__Problems to solve__
**A.** Decide whether each statement agrees with the piece about IBM below, answering yes or no and quoting the words from the piece that settle it. (i) The writer worked for IBM for eight years in five locations. (ii) Revenue for the latest quarter fell by more than 30 percent compared with a year earlier. (iii) In the 1950s, IBM never had layoffs.
**B.** Continue the piece about IBM below, picking up right after its final sentence.
[Opening Passage provided section]
It is with both sadness and trepidation that I have come to read about the recent profit slippages and layoffs at my former employer, IBM. It's been many decades since I was there, but IBM provided me with by first career job — a field engineer fixing IBM equipment in the 1950s. I was with IBM for eight years in five locations; three branch offices, a major factory, and their headquarters on Madison Avenue in New York.

IBM was a wonderful company in those days; solid growth achieved by offering good products, excellent service and never any layoffs. IBM was a bastion of both employee satisfaction and financial stability. It is interesting to note that one of the country's first company-paid-for major medical plans was financed not be the corporation per say, but by the Watson Fund — a fund set up by the CEO.

IBM's situation is much different today. As has been reported recently in the Star Tribune and elsewhere, the company is now plagued with revenue shrinkages, missed earnings estimates and layoffs. Employee satisfaction appears to be diminishing.

Revenue for the latest quarter was down more than 20 percent vs. a year earlier. Profits were off, too.
[Closing Passage provided section]
[Opening Supplied data section]
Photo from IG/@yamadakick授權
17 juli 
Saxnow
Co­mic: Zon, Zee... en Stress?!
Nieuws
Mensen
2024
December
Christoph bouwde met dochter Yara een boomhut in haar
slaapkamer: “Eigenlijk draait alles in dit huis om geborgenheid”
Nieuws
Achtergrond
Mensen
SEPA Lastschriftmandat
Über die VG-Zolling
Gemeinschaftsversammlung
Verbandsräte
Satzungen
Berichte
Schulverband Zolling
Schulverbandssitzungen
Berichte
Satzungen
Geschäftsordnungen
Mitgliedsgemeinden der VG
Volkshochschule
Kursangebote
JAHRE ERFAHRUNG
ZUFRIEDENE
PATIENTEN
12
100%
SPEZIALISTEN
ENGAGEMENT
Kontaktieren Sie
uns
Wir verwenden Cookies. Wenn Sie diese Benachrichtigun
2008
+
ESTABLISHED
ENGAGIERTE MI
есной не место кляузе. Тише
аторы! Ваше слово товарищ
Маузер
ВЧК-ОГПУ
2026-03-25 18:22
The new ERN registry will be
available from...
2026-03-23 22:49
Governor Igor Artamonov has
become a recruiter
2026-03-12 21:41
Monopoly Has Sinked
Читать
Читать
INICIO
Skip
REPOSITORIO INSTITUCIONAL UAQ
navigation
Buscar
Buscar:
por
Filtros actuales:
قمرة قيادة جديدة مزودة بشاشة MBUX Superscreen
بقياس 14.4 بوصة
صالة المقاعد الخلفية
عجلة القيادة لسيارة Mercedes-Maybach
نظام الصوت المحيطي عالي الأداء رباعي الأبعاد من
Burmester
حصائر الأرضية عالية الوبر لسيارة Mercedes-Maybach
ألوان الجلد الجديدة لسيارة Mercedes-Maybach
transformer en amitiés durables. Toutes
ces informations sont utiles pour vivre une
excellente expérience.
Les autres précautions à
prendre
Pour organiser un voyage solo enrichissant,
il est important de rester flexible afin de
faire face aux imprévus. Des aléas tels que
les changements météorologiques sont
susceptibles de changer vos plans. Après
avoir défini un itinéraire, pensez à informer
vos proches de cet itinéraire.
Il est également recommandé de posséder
[Closing Supplied data section]
__Answers__
**A.**
(i) Yes: "I was with IBM for eight years in five locations"
(ii) No: "Revenue for the latest quarter was down more than 20 percent vs. a year earlier."
(iii) Yes: "solid growth achieved by offering good products, excellent service and never any layoffs"

**B.**
There may be some evolutionary explanations for IBM's recent slippage. Expertise in computers is now far less rare than earlier. Many people in many countries now possess the important skills of circuitry fabrication, software development, systems design and large scale manufacturing. It is therefore more difficult to maintain exceedingly high profit rates when everyone can do what you do.

But we should wonder if internal strategy and managerial priorities are more responsible for the company's recent problems. IBM has repurchased huge amounts of its stock— roughly $126 billion in recent years.

The heavy stock repurchases, combined with more competitive market conditions, plus a huge amount of intangible assets ($33 billion) have left IBM with a rather fragile balance sheet — especially compared with what it was in former years.

Bankers often look attentively at tangible net worth, which is stated total equity ($19 million in IBM's case) minus the intangible assets ($33 billion) — on the grounds that bankers do not lend money on intangible items. IBM's tangible net worth is therefore a negative $14 billion.

IBM is still big and has relatively high margins. Still we might wonder if IBM has fallen prey to the illusory instincts of financial operators who find it easier to employ financial manipulations than make meaningful long-term investments for a strong future. It is extraordinary for any company buy back $126 billion in stock and perhaps quite negligent to put the company in a position of negative tangible net worth.

Unfortunately, IBM is not alone in the dubious practice of repurchasing stock as a method of increasing earnings per share. Standard & Poor's 500 corporations repurchased $2.7 trillion of their own stock from 2004 to 2011 and the practice is still on the upswing.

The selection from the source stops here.